(Stored data entries)

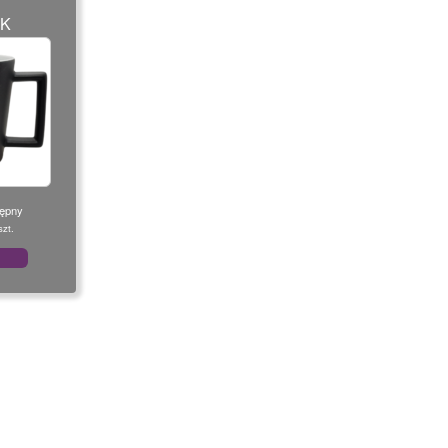
KK
tępny
zt.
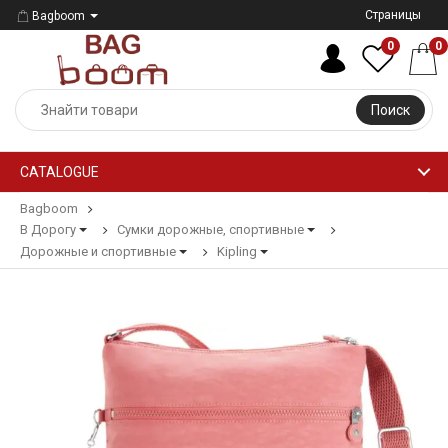
Страницы
Bagboom
0
0
Поиск
CATALOGUE
Bagboom
В Дорогу
Сумки дорожные, спортивные
Дорожные и спортивные
Kipling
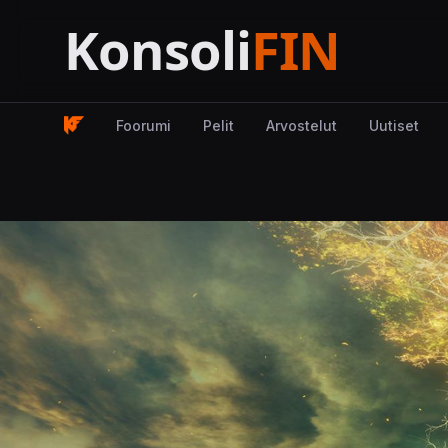
Foorumi
Pelit
Arvostelut
Uutiset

[WHAT YOU ARE ASKED TO DO] Print each of the records above exactly as written, leaving no picture in the copy.

[EXERCISE RESULT]
KK
tępny
zt.
Страницы
Bagboom
0
0
Поиск
CATALOGUE
Bagboom
В Дорогу
Сумки дорожные, спортивные
Дорожные и спортивные
Kipling
Foorumi
Pelit
Arvostelut
Uutiset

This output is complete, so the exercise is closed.